I put Spring on my LinkedIn and I started getting a lot of recruiters bugging me.
m
hah! I’m less woried about my resume than my sanity.
When Rich Hickey says that clojure is a language for “cranky, tired, old programmers” I get all 😍
y
Hahaha, maybe it's a mid life crisis lang.
p
used to loved clojure
Kotlin is more practical for me though..
m
the barrier to entry on kotlin is really low.
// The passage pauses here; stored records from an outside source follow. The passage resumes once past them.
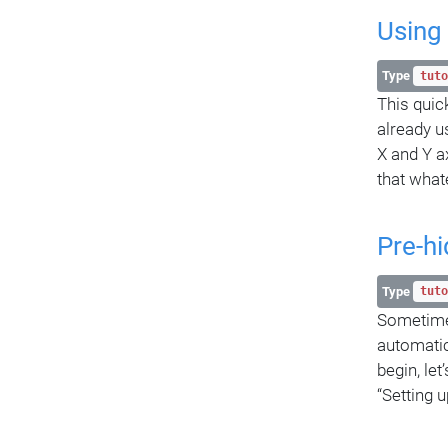
Using
Type
tuto
This quic
already u
X and Y a
that what
Pre-hi
Type
tuto
Sometimes 
automatic
begin, le
“Setting u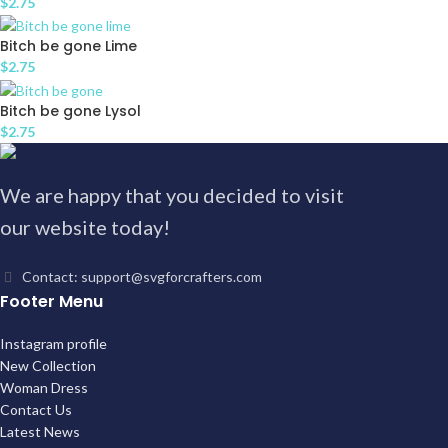
$
2.75
Bitch be gone Lime
$
2.75
Bitch be gone Lysol
$
2.75
We are happy that you decided to visit
our website today!
Contact: support@svgforcrafters.com
Footer Menu
Instagram profile
New Collection
Woman Dress
Contact Us
Latest News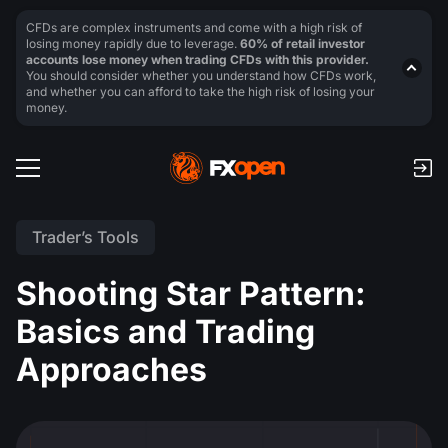
CFDs are complex instruments and come with a high risk of
losing money rapidly due to leverage.
60% of retail investor
accounts lose money when trading CFDs with this provider.
You should consider whether you understand how CFDs work,
and whether you can afford to take the high risk of losing your
money.
Trader’s Tools
Shooting Star Pattern:
Basics and Trading
Approaches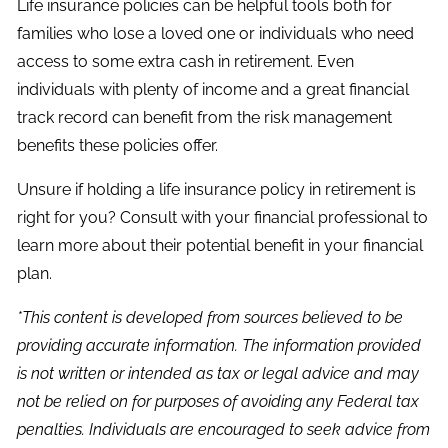
Life insurance policies can be helpful tools both for
families who lose a loved one or individuals who need
access to some extra cash in retirement. Even
individuals with plenty of income and a great financial
track record can benefit from the risk management
benefits these policies offer.
Unsure if holding a life insurance policy in retirement is
right for you? Consult with your financial professional to
learn more about their potential benefit in your financial
plan.
*This content is developed from sources believed to be
providing accurate information. The information provided
is not written or intended as tax or legal advice and may
not be relied on for purposes of avoiding any Federal tax
penalties. Individuals are encouraged to seek advice from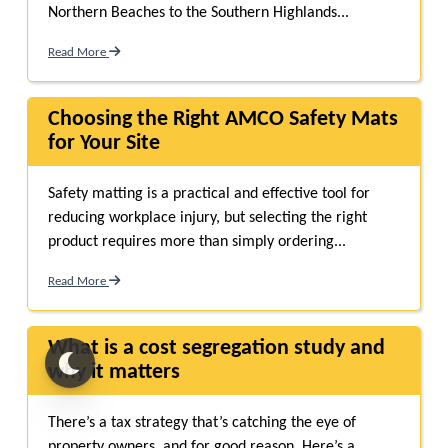
Northern Beaches to the Southern Highlands...
Read More
Choosing the Right AMCO Safety Mats
for Your Site
Safety matting is a practical and effective tool for
reducing workplace injury, but selecting the right
product requires more than simply ordering...
Read More
What is a cost segregation study and
why it matters
There’s a tax strategy that’s catching the eye of
property owners, and for good reason. Here’s a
My resistant coworkers have gotten productive pretty quick.
y
I have never seen a sad programmer working in Kotlin.
p
oh.. there was one guy the other day
claiming he has chronic depression and that seeing
fun
all over the place made his condition worse
🤨 2
y
lmfao
p
he seriously asked for the keyword to be renamed or a way to replace it with something in IntelliJ
y
Reminds me of the slave/master hissy fit
tbh I always preferred
func
but it literally doesn't matter.
h
lol... anyone from java background -> kotlin would find it enjoyable 😉
🎉 2
p
I find
override fun
and
suspend fun
combinations a bit disappointing
h
the bar is pretty low
p
suspending fun doesn’t sound like a good idea
y
Reminds me of that "no fun allowed" meme.
p
😢
l
Too much
fun
would make it the normality, and you'd end up bored of
fun
. That's why you need to
suspend fun
to keep interest in
fun
, and be even happier when it resumes!